There are two ways to address these issues that Rao proposes; firstly, edit CEDAW and the other minimal human rights documentation to cater toward and address issues of domestic violence like marital rape (Rao, 522). This suggestion is flawed because reinterpretation is not an acceptable sole solution as precautions will not be thorough enough (Rao, 522). Second, a state’s resources should be devoted more to the private sphere where the most significant violence against women occurs (Rao, 522). This is not simply the fight of local advocacy groups and human rights organizations, this needs to be an internationally recognized atrocity because “international debate and formal recognition of rights violations in the private sphere would make a tremendous difference” (Rao, 523).
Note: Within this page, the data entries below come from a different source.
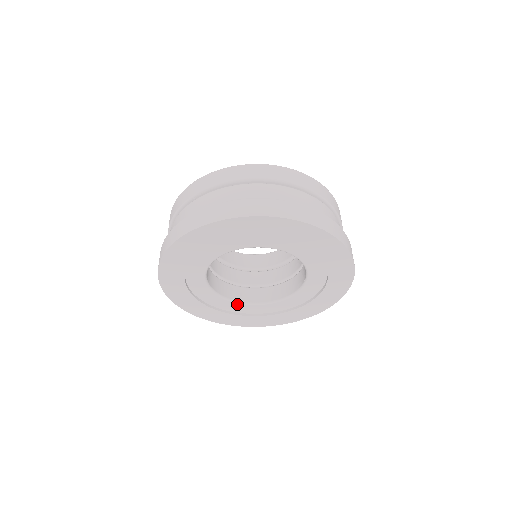
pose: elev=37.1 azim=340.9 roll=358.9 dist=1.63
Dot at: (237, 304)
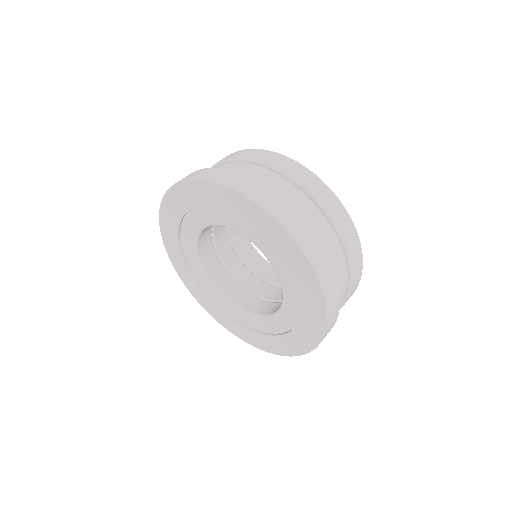
Dot at: (271, 319)
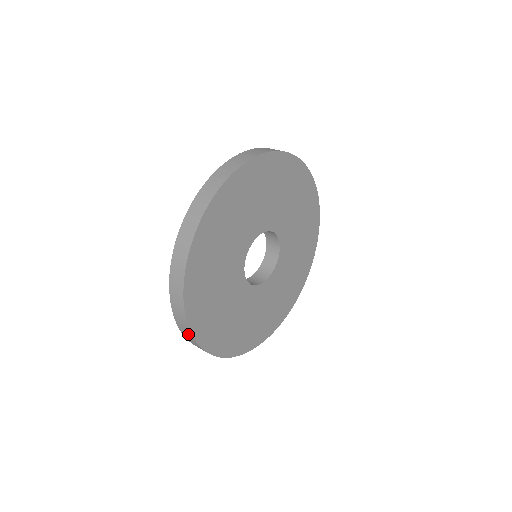
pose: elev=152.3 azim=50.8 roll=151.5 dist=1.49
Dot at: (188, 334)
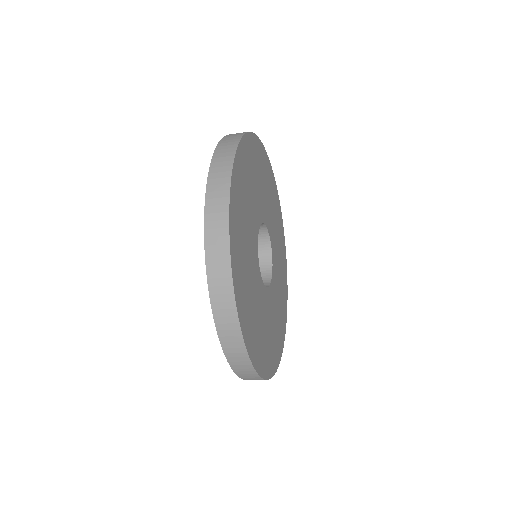
Dot at: (248, 372)
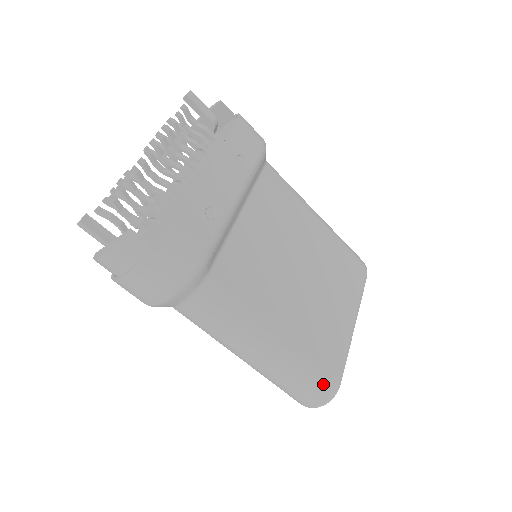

Without international funding and consensus, resources will remain in short supply, and the responsibility will fall on local groups. The international community and each state must take action to protect all their citizens and see women as part of humanity (MacKinnon, 539). “The international silence” surrounding this issue does not match the demand for protection and reform fought for across the world (Rao, 521). Considering that Rao asked why these demands have not yet been addressed twenty-nine years ago, the hope in our society for respect and equal treatment of women is even more disheartening. Global society must recognize women as part of humanity and implement explicit human rights doctrine that prevents sexual violence against women and LGBTQ+ people because it is morally wrong and disgusting to dehumanize our fellow humans through sexual violence. How many more college campus rapes, domestic violence cases, and systemic child sexual abuse stories will it take for the international human rights community to act against this crisis? 

Work Cited  

Hayden, Patrick, and MacKinnon, Catherine A. “43 Rape, Genocide, and Women’s Human Rights” The Philosophy of Human Rights, Paragon House, St. Paul, MN, 2001, pp. 505-523. 

Hayden, Patrick, and Cranston, Maurice. “17 Human Rights, Real and Supposed.” The Philosophy of Human Rights, Paragon House, St. Paul, MN, 2001, pp. 163–173.  

Hayden, Patrick, and Rao, Arati. “42 Right in the Home: Feminist Theoretical Perspectives on International Human Rights.” The Philosophy of Human Rights, Paragon House, St. Paul, MN, 2001, pp. 505-523.